#### Assigned task:
When you reach the line containing "<source format=gbr>" in the records below, start copying exactly, and stop once you have copied the line containing "G04 #@! TA.AperFunction,ViaPad*".

(Recorded information Opens)

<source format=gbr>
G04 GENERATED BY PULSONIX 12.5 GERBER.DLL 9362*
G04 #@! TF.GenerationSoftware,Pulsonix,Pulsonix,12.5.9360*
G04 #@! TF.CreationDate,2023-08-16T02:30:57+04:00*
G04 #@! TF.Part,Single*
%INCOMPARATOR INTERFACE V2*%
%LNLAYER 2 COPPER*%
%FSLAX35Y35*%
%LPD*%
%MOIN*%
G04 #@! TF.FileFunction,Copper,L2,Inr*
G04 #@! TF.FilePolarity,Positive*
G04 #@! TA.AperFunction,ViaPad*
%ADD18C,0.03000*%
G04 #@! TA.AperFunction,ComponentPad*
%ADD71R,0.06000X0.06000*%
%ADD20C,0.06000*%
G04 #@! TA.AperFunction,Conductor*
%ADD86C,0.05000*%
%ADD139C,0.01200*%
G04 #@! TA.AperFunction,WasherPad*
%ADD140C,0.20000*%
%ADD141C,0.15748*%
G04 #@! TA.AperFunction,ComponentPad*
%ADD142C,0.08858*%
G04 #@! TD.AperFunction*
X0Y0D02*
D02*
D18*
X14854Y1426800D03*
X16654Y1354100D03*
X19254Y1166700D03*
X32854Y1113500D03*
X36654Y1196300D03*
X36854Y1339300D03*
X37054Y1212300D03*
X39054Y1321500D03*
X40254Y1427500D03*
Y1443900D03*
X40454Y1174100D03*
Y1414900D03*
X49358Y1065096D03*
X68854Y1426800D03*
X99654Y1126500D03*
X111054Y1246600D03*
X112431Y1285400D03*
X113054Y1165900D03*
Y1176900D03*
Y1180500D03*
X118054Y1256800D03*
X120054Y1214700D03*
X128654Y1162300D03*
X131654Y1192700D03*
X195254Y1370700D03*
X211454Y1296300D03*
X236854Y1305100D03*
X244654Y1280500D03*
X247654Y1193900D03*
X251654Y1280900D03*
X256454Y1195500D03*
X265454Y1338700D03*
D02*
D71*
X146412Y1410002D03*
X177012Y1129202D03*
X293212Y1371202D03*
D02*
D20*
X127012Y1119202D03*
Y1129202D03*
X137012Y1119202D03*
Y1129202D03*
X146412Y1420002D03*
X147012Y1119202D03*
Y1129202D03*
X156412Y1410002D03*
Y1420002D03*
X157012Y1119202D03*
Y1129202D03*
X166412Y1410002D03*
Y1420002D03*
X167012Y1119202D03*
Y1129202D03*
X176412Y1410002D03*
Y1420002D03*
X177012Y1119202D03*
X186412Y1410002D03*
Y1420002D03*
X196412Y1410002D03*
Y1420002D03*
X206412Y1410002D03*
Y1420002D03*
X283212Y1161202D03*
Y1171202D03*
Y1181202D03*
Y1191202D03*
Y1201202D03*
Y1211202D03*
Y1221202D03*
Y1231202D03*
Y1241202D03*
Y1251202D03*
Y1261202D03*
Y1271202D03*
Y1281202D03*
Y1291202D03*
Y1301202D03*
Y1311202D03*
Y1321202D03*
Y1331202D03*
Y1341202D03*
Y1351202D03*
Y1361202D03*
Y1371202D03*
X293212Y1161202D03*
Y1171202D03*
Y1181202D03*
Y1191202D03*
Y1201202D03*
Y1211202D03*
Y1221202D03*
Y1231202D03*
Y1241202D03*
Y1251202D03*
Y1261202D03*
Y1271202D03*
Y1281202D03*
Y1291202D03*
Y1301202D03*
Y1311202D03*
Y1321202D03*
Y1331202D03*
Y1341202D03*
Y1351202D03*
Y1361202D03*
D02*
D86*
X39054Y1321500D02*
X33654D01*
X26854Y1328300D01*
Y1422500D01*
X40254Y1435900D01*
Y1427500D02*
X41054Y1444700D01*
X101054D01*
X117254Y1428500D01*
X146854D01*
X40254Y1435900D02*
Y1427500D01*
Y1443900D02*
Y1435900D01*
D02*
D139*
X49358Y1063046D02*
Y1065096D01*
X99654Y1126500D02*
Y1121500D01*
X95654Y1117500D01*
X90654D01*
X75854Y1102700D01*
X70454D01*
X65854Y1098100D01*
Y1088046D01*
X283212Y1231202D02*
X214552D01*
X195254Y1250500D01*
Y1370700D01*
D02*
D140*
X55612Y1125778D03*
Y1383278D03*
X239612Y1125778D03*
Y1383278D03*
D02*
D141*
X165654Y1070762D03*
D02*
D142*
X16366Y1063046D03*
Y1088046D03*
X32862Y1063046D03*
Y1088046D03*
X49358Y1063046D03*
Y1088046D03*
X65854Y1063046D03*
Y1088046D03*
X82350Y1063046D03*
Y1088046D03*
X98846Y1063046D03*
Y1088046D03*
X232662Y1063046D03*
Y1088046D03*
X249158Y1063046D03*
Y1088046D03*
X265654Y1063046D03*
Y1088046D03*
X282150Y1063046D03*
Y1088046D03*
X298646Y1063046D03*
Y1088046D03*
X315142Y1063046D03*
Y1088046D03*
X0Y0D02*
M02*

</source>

(Recorded information Closes)
(Recorded information Opens)

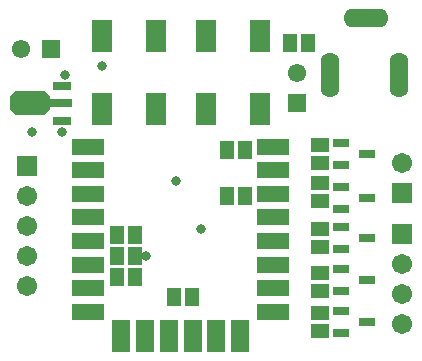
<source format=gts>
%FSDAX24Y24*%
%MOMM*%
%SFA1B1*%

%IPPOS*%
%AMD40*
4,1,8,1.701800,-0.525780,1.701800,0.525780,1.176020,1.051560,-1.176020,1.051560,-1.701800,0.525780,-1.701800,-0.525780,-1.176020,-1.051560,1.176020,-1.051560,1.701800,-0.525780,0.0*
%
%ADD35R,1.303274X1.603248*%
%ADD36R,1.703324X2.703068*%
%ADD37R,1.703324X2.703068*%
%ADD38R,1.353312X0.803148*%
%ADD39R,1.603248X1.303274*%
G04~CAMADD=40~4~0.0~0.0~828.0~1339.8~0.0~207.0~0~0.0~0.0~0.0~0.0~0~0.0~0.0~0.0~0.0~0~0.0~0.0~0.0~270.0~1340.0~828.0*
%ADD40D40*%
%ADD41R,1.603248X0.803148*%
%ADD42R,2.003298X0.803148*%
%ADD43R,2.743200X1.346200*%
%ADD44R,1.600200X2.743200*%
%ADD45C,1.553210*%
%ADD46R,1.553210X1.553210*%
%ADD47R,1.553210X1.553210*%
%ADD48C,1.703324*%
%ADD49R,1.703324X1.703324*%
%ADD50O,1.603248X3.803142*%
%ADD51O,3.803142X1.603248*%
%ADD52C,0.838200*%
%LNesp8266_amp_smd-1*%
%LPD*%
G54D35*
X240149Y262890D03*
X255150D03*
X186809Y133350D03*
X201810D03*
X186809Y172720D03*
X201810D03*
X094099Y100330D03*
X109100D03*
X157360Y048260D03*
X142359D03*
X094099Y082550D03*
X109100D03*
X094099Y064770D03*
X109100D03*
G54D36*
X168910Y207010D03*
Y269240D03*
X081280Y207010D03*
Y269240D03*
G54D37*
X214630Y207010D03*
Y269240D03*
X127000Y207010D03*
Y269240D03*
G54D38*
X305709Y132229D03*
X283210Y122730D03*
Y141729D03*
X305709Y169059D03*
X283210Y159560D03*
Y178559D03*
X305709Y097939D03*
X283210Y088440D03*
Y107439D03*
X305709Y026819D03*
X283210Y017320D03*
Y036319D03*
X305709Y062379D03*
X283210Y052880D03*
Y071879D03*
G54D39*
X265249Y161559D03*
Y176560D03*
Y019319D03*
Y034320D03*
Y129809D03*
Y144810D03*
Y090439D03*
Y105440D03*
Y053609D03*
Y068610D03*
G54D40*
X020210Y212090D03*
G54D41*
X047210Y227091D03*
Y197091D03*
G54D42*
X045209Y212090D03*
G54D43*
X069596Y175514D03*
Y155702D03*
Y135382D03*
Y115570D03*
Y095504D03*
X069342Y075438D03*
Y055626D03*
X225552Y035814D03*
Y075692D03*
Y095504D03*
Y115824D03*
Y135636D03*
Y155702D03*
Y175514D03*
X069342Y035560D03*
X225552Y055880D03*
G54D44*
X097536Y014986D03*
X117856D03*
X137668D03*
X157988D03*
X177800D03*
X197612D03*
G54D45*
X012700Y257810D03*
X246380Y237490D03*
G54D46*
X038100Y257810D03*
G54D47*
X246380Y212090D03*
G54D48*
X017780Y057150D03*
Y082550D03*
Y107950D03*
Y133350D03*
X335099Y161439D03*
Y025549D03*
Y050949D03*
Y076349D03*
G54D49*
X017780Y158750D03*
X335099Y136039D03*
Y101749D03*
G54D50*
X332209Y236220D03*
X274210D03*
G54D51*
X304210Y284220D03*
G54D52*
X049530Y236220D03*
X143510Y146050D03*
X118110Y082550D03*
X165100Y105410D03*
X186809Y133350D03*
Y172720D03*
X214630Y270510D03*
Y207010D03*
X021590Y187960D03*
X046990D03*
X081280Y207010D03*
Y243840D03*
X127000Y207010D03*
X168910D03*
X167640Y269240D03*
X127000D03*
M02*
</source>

(Recorded information Closes)

#### Task output:
<source format=gbr>
G04 GENERATED BY PULSONIX 12.5 GERBER.DLL 9362*
G04 #@! TF.GenerationSoftware,Pulsonix,Pulsonix,12.5.9360*
G04 #@! TF.CreationDate,2023-08-16T02:30:57+04:00*
G04 #@! TF.Part,Single*
%INCOMPARATOR INTERFACE V2*%
%LNLAYER 2 COPPER*%
%FSLAX35Y35*%
%LPD*%
%MOIN*%
G04 #@! TF.FileFunction,Copper,L2,Inr*
G04 #@! TF.FilePolarity,Positive*
G04 #@! TA.AperFunction,ViaPad*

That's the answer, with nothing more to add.